All students who are going to work with hunters after they graduate should participate in this program, San Julian asserted. "The clientele for wildlife and fisheries majors are often hunters," he said. "Without understanding the passion these hunters have and the hunting language, students may not be able to have a reasonable conversation with them.

"It's important that these students make on-the-job decisions based on knowledge, and by taking part in this course, they learn enough about the hunting culture to give them tools they need to be successful in their future."

This year, three students from Penn State travelled with San Julian to Chesapeake Farms in Maryland Feb. 23-26. Students from other universities also attended, bringing the total number of students on the trip to 16.

Megan Davis, a Penn State Wildlife and Fisheries Science major, was impressed by the experience. "This program is important to educate nonhunters and anti-hunters about the background and history of hunting," said the senior from Warsaw, Va. "Hunting is more than simply shooting animals. It's a management technique for wildlife populations and also provides a recreational tradition our country has had for ages."

Davis believes this program will help her with her future career. "Being able to communicate with hunters and understand why many people hunt, and their individual purposes, will make me a stronger wildlife conservationist," she said.

After the three students from Penn State passed the hunter-education exam and received their hunter-safety certificates, they and other students went on a pheasant hunt with hunting dogs.

"My favorite part was participating in the hunt and watching our hunting dog work," Davis said. "I've never hunted before, so I never understood the adrenaline rush one gets from it. It's an amazing feeling to walk through the fields, be outside with nature and see how much enjoyment our hunting dog had finding and retrieving birds for us."

Sara Mueller, a Penn State sophomore in Wildlife and Fisheries Science, said she was afraid of the guns at first. "From day one, they were on display so we could get used to their presence," she recalled. "Then we handled them and practiced gun safety for hours. By the end of the weekend I was able to clean and handle my gun without fear and with a healthy respect for it."

Mueller, a State College native, also had never hunted before. "I was never against hunting; I just figured I would never do it," she said. "However, I am realizing the importance of hunting as a management tool, and I should at least understand some of the mentality behind hunting."

Watching the well-trained dog search for pheasants also was a highlight for Justin DiRado, a Penn State senior in Wildlife and Fisheries Science. "It was amazing to watch the dog work, and I truly enjoyed what he was doing," said the Greensburg native. "He was so well behaved, and we could tell the guide was proud of his work with the dog.

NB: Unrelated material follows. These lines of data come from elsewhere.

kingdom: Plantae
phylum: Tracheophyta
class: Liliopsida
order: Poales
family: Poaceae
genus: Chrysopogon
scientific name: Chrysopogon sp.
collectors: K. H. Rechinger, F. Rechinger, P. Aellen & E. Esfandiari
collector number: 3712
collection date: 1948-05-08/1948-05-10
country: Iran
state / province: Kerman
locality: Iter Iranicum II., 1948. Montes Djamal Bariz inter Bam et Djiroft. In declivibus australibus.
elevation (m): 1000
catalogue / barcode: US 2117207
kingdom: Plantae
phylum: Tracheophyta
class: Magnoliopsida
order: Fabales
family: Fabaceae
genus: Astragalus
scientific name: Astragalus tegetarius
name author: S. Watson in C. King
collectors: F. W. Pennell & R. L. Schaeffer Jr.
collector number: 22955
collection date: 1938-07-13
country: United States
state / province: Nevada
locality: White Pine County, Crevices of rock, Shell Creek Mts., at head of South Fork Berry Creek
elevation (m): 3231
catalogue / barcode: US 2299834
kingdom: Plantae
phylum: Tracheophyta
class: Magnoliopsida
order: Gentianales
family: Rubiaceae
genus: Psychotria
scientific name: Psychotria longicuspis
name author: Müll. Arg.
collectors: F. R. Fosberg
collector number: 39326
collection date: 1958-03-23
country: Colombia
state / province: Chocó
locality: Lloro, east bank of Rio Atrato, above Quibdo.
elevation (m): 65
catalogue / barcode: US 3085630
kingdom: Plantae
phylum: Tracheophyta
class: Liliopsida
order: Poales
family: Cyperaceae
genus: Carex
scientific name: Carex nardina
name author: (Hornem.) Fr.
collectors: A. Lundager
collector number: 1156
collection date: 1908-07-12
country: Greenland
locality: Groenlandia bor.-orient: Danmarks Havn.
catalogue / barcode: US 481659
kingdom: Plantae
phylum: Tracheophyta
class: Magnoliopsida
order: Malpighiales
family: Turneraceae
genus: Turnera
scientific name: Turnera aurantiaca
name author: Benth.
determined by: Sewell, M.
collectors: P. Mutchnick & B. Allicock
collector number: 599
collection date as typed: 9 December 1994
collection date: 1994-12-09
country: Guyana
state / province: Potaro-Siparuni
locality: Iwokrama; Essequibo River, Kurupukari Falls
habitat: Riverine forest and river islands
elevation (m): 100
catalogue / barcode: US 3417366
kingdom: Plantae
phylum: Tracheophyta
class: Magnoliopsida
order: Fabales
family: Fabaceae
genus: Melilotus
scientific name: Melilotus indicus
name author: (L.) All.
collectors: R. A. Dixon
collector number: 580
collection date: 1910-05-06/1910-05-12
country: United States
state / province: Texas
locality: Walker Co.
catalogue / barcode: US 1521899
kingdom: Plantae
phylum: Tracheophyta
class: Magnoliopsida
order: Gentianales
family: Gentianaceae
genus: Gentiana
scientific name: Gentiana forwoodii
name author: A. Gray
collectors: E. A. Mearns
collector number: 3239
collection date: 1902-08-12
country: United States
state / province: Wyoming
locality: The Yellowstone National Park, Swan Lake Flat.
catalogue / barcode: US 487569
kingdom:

"After taking this course, I will be able to communicate better with the hunting public during my career after college," DiRado added. "I also will have a better understanding and appreciation for hunting and the millions of people who participate in this recreational activity every year."

San Julian enjoys watching students gain an appreciation for hunting.

"Most young people don't hunt these days because there are so many other things for them to do," he said. "By having this experience, students have a better understanding of how hunting fits into the fabric of our culture."

  • From left, Justin DiRado, Sara Mueller and Megan Davis show off pheasants they took during a recent hunt in Maryland.